Their inability to verify the claims. The proper approach to journalism is to neither dismiss nor accept claims, but to investigate them. If the investigation yields a story, you publish the evidence collected; if it's a dead end then nothing gets published. In this case, the journalists clearly never did any actual investigation.

>Their inability to verify the claims This is circular logic.
Definitely an interesting article. Have a clap or two. (I have no idea what that's worth on Medium anymore.)

I haven't encountered this specific group before, but I've definitely run into the "we want to believe the worst of our enemies" mindset, when I got into an argument with an earnest, well-meaning Bernie Sanders supporter who came across an obviously tongue-in-cheek Joe Biden pinup coloring book during the 2020 primaries (I mean, how can you read "Joe Biden pinup coloring book" and immediately go "oh, this is a joke") and was angrily denouncing it on Twitter as "this is what Biden supporters really believe." I pointed out that there is, in fact, a 2016 Bernie Sanders pinup coloring book, and was met with, more or less, "Yes, but that's obviously a joke." Yes.
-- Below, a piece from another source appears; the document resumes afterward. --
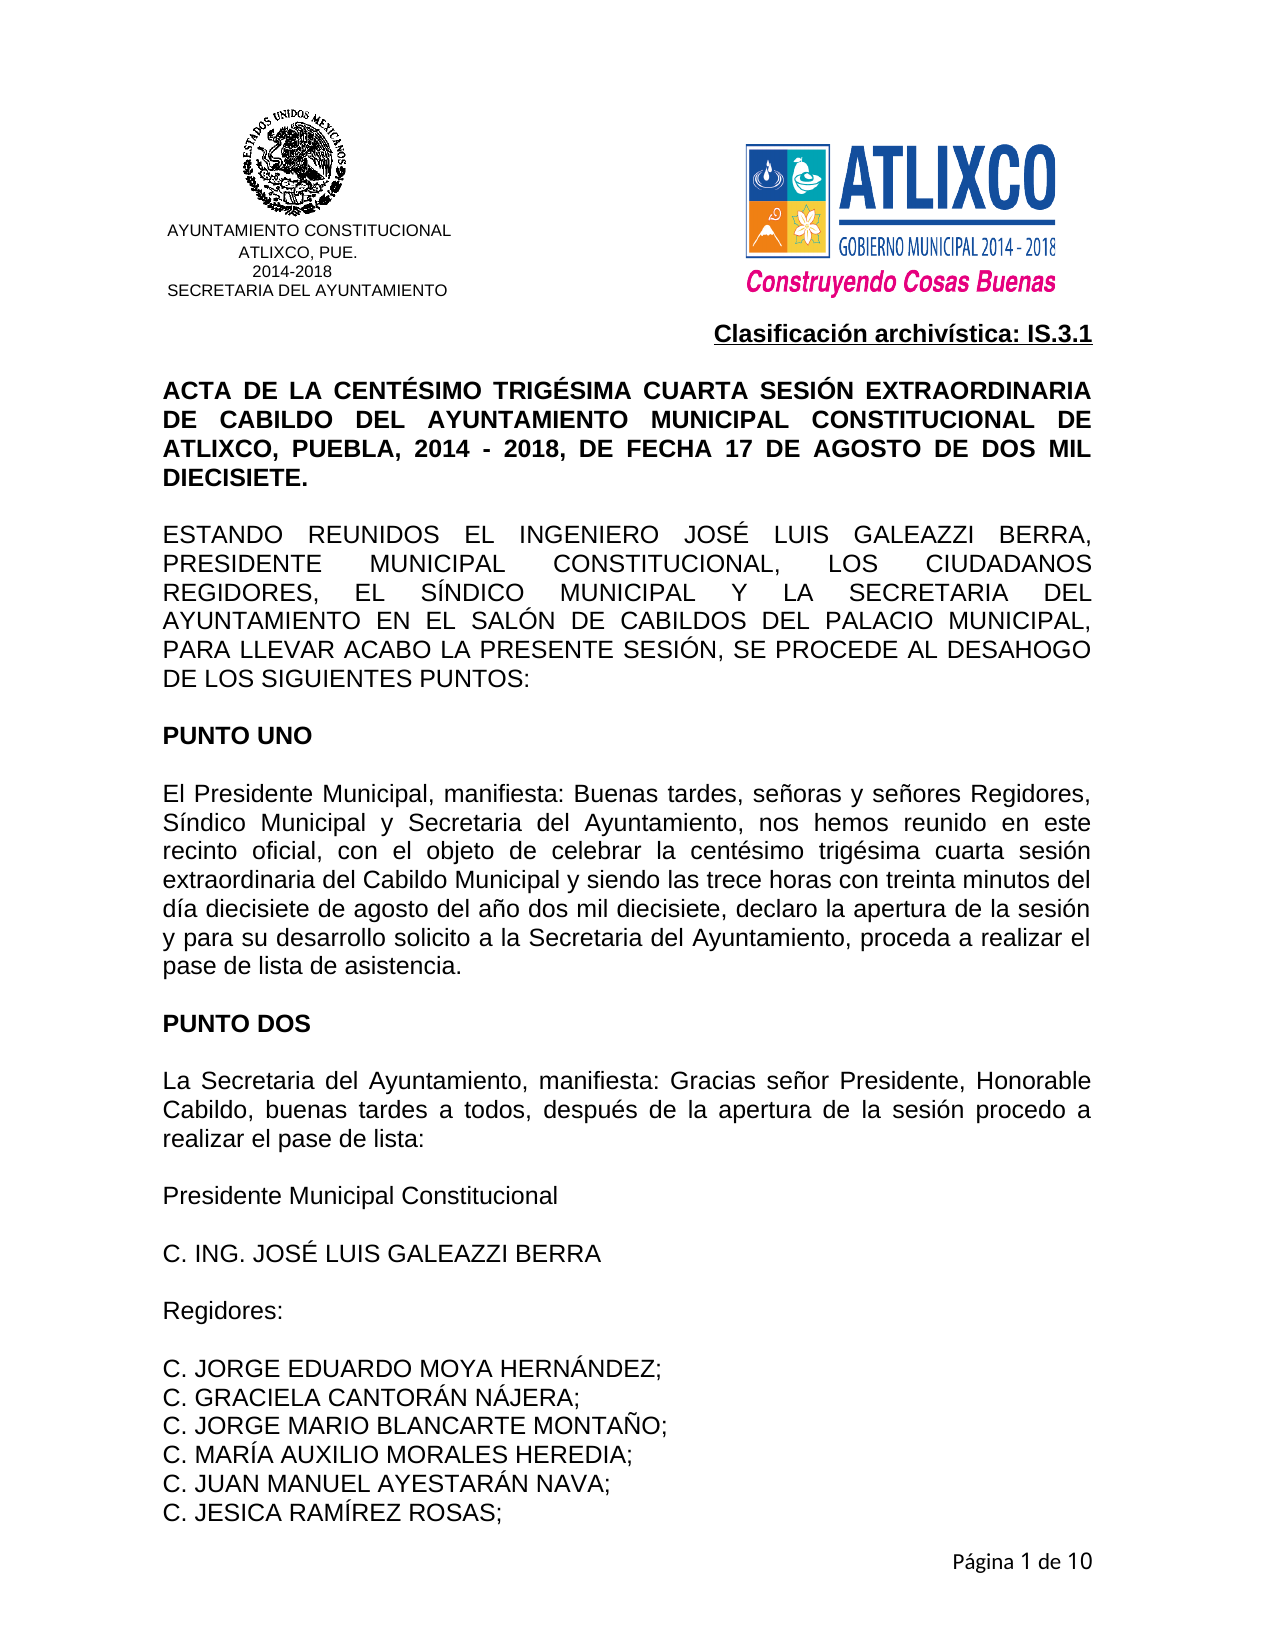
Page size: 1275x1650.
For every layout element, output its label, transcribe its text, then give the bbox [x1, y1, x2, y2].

picture [745, 144, 1056, 298]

Yes, it is. Sigh.

I enjoyed your essay. I felt the C.S. Lewis quote was quite apropos.

One thing I'm not sure comes through is that the trolls are actually doing us a service by exposing the absurdity of that particular law, or whatever else the focus their attention on. What they pretended to be is entirely plausible, and because of human nature, will almost assuredly happen for real under that particular law. It's just too easy - you're in a bad relationship, trying to find a way out, she gets pregnant, gets an abortion, and you use the opportunity to break up and make some dough. Will that happen a lot? Probably not. Will it happen? I'd be willing to bet on it. It's that gray in the C.S. Lewis quote - there is always some black in it, more or less.

I think of the trolls more as bellweathers than anything else. They're just helping us see the logical extremes of what is going on.

Did you leave a word out here:

> I mean, how can you read "Joe Biden pinup coloring book" and immediately go "oh, this is a joke")

Should read and not immediately?

You are correct! I am ___ always the best proofreader. :)
FWIW I didn't see any of the journalists I follow amplify this, nor did I see any articles in credible outlets fall for this.
Hi! Not at all related to the content at all, but here's an article about accessibility and link display text that I send to anyone and everyone I see not following the standards: https://usability.yale.edu/web-accessibility/articles/links

tl;dr: don't have display texts like "here" or "this" or "this comment" etc, it's bad for people who use screenreaders, and super easy to fix, but almost no one knows about this issue, which is why I go around spamming people about it.

I also encourage everyone reading this to start spamming this advice to everyone you encounter!

Reasonable advice; I'll see about applying it in the future. Cheers!